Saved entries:
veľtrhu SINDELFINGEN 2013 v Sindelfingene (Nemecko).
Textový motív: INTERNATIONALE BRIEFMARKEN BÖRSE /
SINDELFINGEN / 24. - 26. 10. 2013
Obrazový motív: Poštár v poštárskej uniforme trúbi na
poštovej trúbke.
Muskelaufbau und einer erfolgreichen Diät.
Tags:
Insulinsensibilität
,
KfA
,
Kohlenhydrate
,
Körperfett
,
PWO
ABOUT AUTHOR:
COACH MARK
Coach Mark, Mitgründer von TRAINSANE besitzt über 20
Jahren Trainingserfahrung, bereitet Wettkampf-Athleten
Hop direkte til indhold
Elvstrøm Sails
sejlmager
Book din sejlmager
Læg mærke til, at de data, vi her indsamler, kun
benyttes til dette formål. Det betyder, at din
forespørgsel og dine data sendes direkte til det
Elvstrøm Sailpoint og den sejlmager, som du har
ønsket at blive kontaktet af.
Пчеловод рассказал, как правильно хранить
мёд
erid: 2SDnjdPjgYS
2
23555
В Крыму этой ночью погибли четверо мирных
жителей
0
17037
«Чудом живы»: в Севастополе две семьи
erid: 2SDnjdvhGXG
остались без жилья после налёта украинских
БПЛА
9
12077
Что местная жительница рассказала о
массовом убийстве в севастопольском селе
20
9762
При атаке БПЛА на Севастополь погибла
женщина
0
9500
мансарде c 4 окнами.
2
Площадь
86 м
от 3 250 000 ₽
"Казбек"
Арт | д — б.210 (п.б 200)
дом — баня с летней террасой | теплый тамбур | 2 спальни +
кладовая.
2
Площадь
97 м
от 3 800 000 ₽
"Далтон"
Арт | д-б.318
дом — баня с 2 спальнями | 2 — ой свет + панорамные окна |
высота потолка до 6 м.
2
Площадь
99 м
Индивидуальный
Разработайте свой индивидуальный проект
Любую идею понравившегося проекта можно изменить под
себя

==

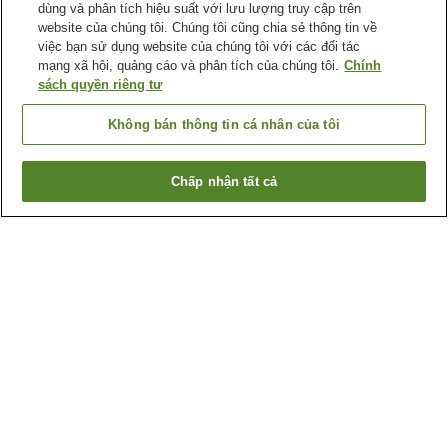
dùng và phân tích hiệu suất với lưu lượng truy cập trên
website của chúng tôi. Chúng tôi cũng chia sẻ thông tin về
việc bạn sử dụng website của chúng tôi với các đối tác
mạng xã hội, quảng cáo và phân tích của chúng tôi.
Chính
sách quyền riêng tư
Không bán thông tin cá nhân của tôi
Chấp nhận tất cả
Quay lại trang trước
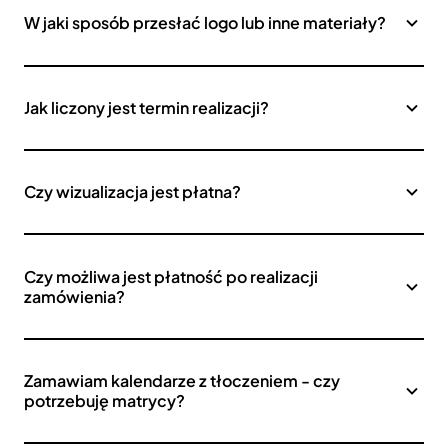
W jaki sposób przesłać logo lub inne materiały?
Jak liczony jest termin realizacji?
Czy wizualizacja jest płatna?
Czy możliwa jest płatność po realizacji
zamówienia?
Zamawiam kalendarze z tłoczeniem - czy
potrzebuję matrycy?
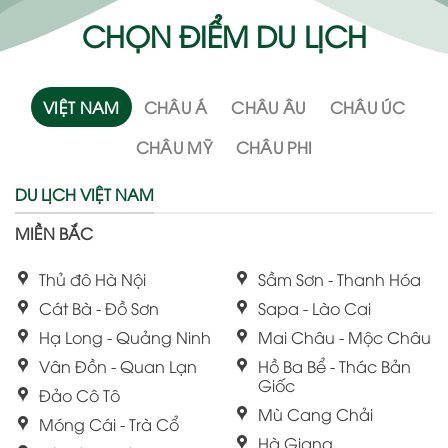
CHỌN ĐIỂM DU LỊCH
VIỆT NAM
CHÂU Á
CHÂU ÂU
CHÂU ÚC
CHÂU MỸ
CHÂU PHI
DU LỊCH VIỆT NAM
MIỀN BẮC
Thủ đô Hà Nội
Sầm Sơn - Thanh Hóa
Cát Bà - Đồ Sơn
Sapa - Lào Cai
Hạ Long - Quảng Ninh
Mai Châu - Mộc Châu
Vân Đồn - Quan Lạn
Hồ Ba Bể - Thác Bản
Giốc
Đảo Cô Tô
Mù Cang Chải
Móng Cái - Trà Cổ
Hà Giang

==

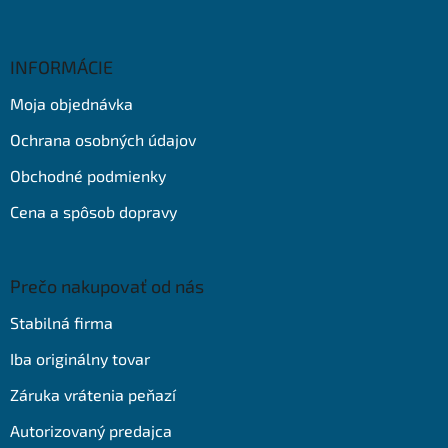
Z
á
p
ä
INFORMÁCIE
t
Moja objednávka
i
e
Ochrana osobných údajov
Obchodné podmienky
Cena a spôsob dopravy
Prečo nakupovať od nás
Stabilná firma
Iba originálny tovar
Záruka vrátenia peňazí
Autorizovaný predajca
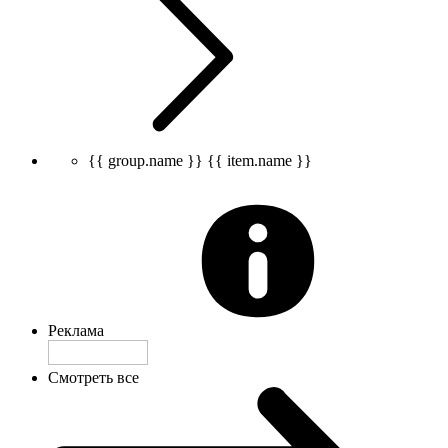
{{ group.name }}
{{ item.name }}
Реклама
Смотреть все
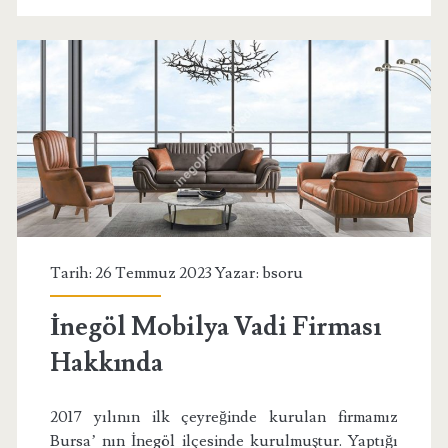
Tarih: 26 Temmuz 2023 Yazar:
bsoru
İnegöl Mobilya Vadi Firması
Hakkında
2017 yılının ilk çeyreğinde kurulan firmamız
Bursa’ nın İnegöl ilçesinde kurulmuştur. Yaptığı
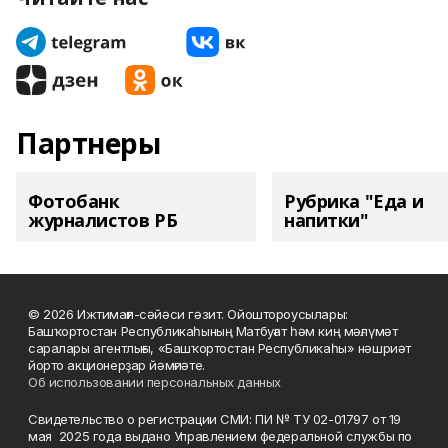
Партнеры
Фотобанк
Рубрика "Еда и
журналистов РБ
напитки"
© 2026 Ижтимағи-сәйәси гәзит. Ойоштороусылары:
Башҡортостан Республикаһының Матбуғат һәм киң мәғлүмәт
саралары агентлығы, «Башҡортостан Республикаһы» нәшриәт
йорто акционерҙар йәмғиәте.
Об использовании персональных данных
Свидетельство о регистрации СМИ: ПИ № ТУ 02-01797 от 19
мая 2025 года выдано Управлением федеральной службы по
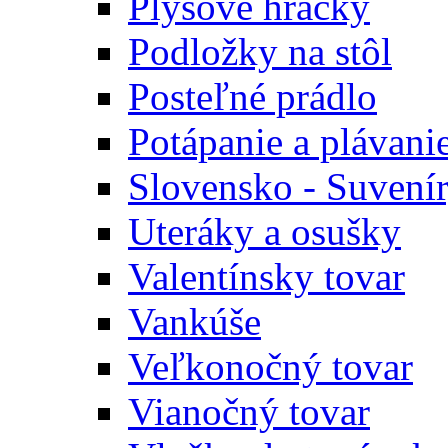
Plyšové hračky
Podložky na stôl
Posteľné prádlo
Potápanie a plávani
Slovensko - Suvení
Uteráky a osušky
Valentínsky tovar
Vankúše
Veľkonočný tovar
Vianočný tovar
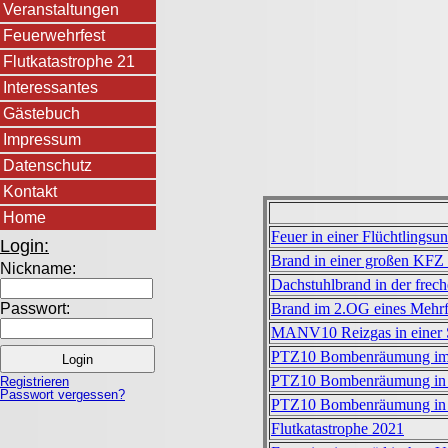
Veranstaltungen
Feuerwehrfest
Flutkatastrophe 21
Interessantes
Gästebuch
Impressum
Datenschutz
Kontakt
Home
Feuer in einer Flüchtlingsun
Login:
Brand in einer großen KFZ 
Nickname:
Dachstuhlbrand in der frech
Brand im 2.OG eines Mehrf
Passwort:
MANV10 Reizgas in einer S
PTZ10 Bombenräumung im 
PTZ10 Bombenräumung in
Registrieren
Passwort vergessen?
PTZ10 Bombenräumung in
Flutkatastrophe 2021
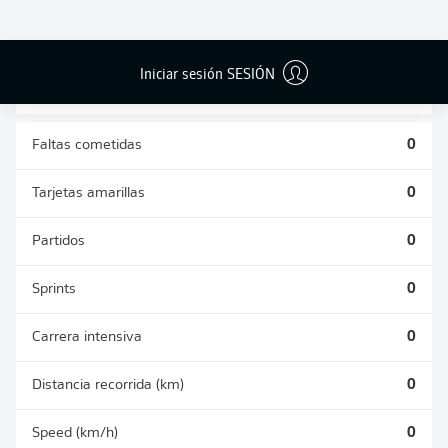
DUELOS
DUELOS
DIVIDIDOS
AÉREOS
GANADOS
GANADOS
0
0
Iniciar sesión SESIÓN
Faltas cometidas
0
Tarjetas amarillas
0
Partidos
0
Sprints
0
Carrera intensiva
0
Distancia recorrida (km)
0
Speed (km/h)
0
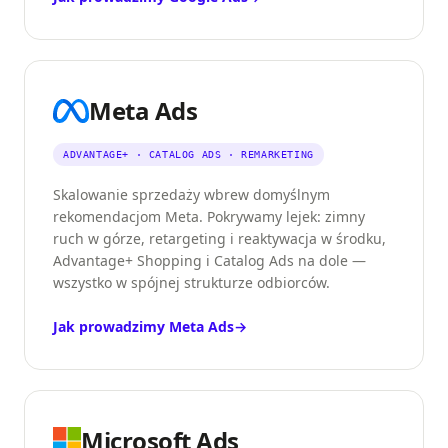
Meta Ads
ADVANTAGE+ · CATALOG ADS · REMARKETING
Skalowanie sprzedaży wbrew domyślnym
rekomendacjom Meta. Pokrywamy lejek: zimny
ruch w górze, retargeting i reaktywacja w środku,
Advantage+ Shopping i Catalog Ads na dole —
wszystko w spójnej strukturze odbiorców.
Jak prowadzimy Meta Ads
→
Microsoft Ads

*EXERCISE DIRECTIONS:*
Copy the lines from the one containing "Tarih: 26 Temmuz" to the one containing "Bursa’ nın İnegöl", and swap "firmamız" for "şirketimiz" while keeping everything else the same.

*WRITTEN RESPONSE:*
Tarih: 26 Temmuz 2023 Yazar:
bsoru
İnegöl Mobilya Vadi Firması
Hakkında
2017 yılının ilk çeyreğinde kurulan şirketimiz
Bursa’ nın İnegöl ilçesinde kurulmuştur. Yaptığı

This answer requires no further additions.